Walls: Her Writing, Our Writing, and What happens when…

3 Mar


***Anger…. at end.

Care less or more?

Should we hold the kids responsible at all?

What did we learn, something NEW, about the Walls family in these final pages?

-The degree of Jeannette’s inner fire!!

-Change in M’s character..

-Jeannette begins to feel an urge to keep moving after her father dies, a constant need to move and not remain in one area for more than a few minutes..

-Brian’s value for order, and his lack of order while growing up, made him want to become a police officer.

3 Responses to “Walls: Her Writing, Our Writing, and What happens when…”

  1. Savannah March 4, 2014 at 5:28 am #

    For me the end of The Glass Castle was not that great, I did not feel as though it progressed to something more effective or better. The ending seemed to show that the family is still at odds, no one cares to deal with it, or confront the mother. Instead they all choose to adjust to the mothers needs instead of confronting them. I thought the toast was kind from the children, but for me the mother seemed to love and hate the father. For her to say that it was at least always an adventure was a catch 22. Does she truly have nothing kind left to say about her late husband? How cruel is that, that she can not miss him or admit to loving him.. if she can not they should have left it out, without saying a thing about him.

    As the children grow and Jeannette is 12, I find myself frustrated with them. They have all expressed some sort of conflict with the family and frustrations. Why not, move out? They could figure something out, they are all brilliant in their own ways. I feel that they should have tried for something better or started too at this age, especially Jeannette. It is very clear to see that Lori idolizes her mother and can not see her as a wrong until later. Brian becomes someone and creates his own family until that does not work and he starts recreating once more. I feel a sadness for Maureen, I feel as though she was never a thought for anyone in this family, not even Jeannette. They left her on her own from day one, seems as though eventually they all stopped caring.

    As someone who reads a lot and has a few different styles of writing that I enjoy, I was disappointed with how Jeannette wrote her final pages. I expected more from her adult writing, she demonstrated such simplicity and child like recollections and writing, advancing it as she grew. The ending was a let down, not a dramatic let down, still a let down. I anticipated more, maybe this is my doing.

    I must admit, the Walls’s family life is beyond amazing, and beyond heartbreaking. What a way to grow up and what ways the parents see the world. Exciting yet dangerous, and for me not fitting for children to prosper in.

  2. Kevin Ghilotti March 5, 2014 at 5:12 am #

    The ending of The Glass Castle left me disappointed. With everything that family has been through, I was expecting a huge family blow out. During the whole book I had a feeling that Brian would be the one to speak up against mom and dad, not Jeannette. I felt a little relived when she finally had the courage to speak up against Rex in the kitchen. I feel that there are a lot of unresolved conflicts in the family that should’ve been dealt with.

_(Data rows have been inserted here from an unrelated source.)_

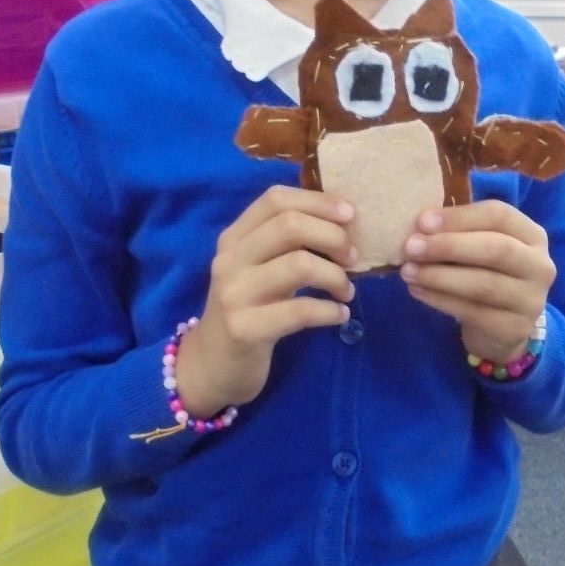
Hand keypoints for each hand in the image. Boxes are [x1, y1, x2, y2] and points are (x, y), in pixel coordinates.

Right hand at [178, 186, 355, 414]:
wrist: (211, 366)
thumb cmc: (247, 311)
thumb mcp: (258, 270)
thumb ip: (286, 244)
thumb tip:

    To answer the question of whether we should hold the kids responsible or not, is a difficult one. I believe you can’t hold them responsible. It would be a completely different situation if the children were all 18 and over, but they weren’t. Holding them responsible for their parent’s mistakes and problems isn’t logical. As much as teenagers would like to think they know everything, they don’t. I just have a hard time blaming someone who hasn’t even finished middle school for the actions of the parents. Jeannette and her siblings should be looking up to their parents to teach them and show them right from wrong. They way it’s supposed to be. Having children trying to raise parents is difficult and unreasonable. Rex and the mother aren’t going to take commands from their 12-year-old daughter. While I would’ve liked to see them put up more of a fight, or voice their feelings on the matter, it wouldn’t have done them any good.

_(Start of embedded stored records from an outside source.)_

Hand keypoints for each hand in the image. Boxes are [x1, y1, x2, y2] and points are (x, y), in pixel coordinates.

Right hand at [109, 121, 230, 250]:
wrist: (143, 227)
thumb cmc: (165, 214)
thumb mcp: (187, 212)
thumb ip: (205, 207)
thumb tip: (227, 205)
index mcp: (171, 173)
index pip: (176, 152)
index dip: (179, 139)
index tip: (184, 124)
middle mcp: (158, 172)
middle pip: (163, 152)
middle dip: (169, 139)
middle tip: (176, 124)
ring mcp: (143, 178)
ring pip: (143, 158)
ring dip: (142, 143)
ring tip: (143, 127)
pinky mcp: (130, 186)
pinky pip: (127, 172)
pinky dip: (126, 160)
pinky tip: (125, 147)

  3. Kelsey Tuttle March 10, 2014 at 5:56 pm #

    The ending of the book wasn’t the way I had imagined it to be. I wanted it to be as dramatic as the whole book had been. These kids were constantly going to through all these crazy and dangerous experiences but then when it came to the end of the book it ended pretty settle. Maybe I just wanted more out of it but I was hoping for more.

    In my belief the kids shouldn’t be held responsible. They did everything they can to just simply survive in the circumstances that their parents put them in. They made the best of everthing that was thrown at them. How can you blame children when they have absolutely no path set up for them, they had to make their own path every day. No one was there to help guide them, they had to guide themselves. Blaming them for their parents wrong doings would be harsh.